- **SOURCE DATA**:
_____
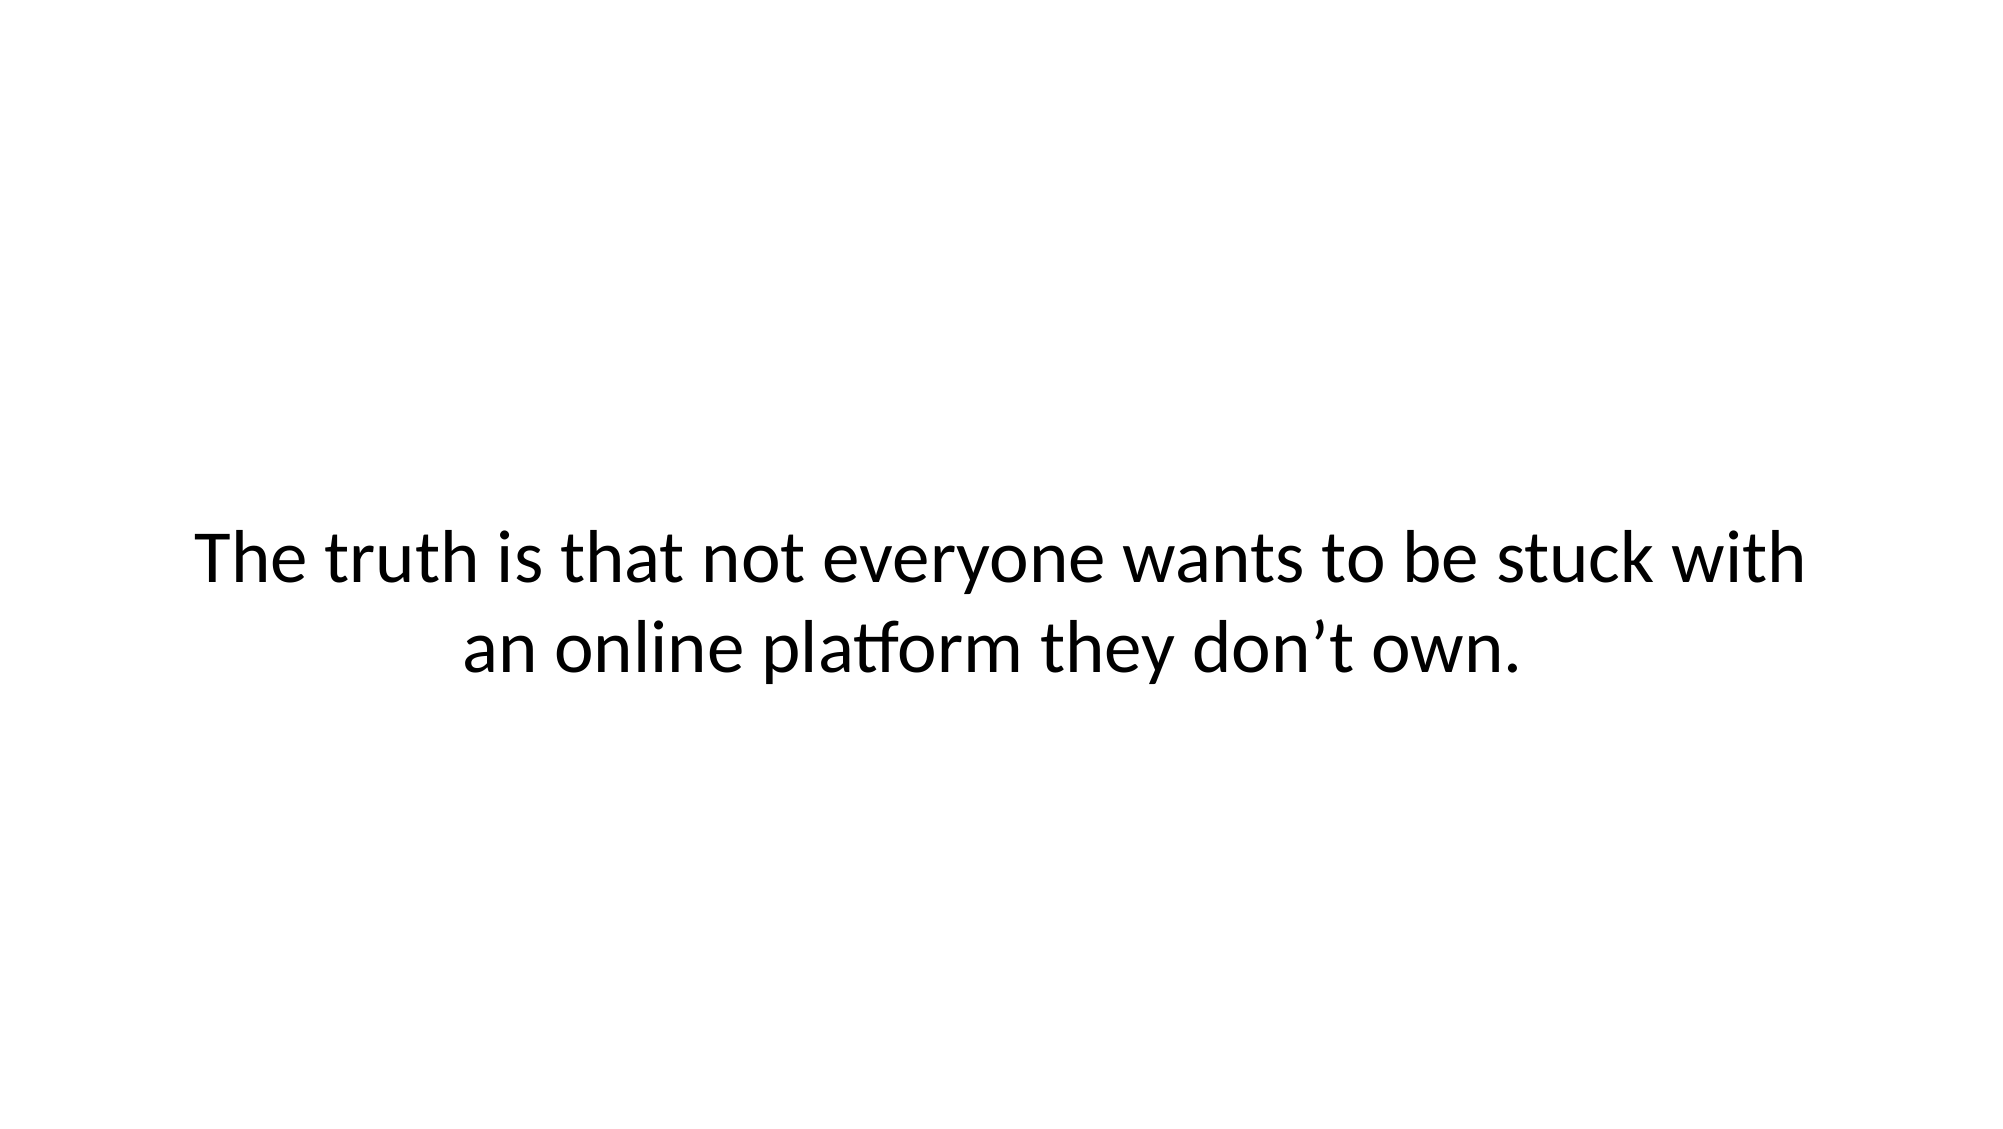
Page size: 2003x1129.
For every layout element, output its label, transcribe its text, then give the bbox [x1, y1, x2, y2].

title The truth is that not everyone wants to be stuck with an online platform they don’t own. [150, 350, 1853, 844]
_____
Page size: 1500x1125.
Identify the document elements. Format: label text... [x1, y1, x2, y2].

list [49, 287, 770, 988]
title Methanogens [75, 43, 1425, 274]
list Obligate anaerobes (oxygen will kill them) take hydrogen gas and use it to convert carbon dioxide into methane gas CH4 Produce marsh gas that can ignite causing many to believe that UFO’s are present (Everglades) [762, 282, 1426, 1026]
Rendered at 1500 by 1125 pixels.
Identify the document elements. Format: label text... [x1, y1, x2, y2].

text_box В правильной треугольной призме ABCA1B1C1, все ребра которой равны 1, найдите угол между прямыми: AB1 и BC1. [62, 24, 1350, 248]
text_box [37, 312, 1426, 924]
_____
- **EXERCISE**:
The expected answer holds each line from the listing above where the string "Page" is present.

- **ANSWER BOX**:
Page size: 2003x1129.
Page size: 1500x1125.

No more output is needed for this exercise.